4ieme axe : s’appuyer sur les réseaux de solidarité pour renforcer la
citoyenneté

il y a dans les quartiers des liens de solidarité (entre jeunes, entre
communautés, entre parents, entre femmes, entre voisins...) et des lieux de
solidarité (centres sociaux, MJC...).
Il faut renforcer ces liens et inviter les acteurs a prendre part à la vie
publique, aux conseils de quartiers, aux conseils de developpement. Il faut
aussi donner le droit de vote aux résidents étrangers.

Il s’agit en reéme de favoriser, sans les opposer, le passage d’une
integration communautaire à une participation citoyenne.


5ieme et dernier axe : Evoluer d’une societé productiviste vers une societé
" conviviale "

Les jeunes des cités veulent, tout comme les autres, consommer davantage et
atteindre le niveau de vie des categories supérieures.

Notre societe fonctionne à l’exclusion et à la compétition. Mais, c’est
l’illusion fondamentale de l’ultra-libéralisme de croire que les relations
humaines ne peuvent etre fondées que sur des rapports de concurrence.

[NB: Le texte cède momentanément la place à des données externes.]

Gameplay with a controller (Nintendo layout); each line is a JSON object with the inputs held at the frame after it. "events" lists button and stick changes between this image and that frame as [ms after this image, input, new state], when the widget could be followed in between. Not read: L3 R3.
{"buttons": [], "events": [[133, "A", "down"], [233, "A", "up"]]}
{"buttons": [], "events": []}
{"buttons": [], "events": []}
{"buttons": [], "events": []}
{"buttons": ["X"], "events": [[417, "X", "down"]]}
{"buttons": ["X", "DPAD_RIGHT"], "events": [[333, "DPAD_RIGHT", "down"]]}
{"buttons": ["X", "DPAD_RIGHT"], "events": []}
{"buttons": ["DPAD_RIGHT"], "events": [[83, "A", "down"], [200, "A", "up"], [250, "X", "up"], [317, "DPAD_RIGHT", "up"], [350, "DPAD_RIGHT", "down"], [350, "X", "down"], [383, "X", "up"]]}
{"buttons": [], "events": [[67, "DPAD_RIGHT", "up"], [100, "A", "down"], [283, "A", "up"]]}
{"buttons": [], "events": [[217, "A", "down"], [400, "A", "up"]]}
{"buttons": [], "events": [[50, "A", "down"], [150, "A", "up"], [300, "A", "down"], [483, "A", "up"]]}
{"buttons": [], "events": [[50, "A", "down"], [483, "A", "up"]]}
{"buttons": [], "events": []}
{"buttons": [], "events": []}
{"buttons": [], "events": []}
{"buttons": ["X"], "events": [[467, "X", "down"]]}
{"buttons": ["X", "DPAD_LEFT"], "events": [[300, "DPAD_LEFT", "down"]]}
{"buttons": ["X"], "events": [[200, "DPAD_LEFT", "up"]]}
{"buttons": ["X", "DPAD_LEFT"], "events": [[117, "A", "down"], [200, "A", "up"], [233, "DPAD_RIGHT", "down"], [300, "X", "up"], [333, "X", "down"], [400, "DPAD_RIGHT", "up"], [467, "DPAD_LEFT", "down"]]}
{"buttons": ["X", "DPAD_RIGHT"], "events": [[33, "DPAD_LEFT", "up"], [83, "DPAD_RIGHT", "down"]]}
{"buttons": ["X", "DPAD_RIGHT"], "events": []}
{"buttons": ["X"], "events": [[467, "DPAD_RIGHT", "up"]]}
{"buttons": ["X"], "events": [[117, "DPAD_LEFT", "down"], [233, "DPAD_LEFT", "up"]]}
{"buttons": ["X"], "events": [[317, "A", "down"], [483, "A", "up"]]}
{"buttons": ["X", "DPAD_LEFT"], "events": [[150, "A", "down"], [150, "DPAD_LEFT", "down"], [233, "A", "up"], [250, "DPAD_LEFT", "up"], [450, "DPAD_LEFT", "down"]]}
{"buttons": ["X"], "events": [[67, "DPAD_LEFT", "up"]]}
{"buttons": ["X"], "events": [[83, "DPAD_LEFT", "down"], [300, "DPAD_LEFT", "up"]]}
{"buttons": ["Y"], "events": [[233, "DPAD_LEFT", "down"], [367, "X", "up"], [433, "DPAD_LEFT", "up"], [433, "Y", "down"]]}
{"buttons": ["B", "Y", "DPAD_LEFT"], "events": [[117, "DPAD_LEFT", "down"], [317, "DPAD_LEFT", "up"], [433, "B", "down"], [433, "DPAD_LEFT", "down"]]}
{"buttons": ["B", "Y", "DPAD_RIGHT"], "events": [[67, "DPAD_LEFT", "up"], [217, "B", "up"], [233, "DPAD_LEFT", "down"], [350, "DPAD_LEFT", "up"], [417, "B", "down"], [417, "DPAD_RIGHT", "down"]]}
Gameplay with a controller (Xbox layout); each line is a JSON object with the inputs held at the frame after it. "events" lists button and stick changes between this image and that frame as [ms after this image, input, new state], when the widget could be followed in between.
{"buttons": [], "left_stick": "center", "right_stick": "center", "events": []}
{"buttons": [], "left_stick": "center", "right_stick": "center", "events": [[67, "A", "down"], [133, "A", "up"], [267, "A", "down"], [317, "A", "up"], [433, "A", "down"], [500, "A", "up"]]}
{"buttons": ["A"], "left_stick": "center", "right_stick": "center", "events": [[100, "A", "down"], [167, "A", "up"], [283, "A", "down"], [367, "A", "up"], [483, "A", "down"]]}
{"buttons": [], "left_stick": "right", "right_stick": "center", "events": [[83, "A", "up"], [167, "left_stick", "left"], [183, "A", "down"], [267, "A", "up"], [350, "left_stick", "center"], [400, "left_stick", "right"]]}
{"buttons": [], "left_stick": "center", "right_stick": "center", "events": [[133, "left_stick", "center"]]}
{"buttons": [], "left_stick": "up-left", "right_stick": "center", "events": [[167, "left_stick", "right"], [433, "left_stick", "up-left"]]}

Il nous faut reconnaitre et promouvoir des modes de vie qui béneficient à
tous, en privilégiant notamment à la fois l’epanouissement personnel, le
bien vivre ensemble et l’engagement collectif.

En conclusion, il ne faudrait pas penser a priori que les jeunes, même ceux
des quartiers difficiles, ne peuvent pas être interessés par le sens, par
des valeurs superieures. La citoyenneté et la solidarite avec le monde, la
planète, en font partie.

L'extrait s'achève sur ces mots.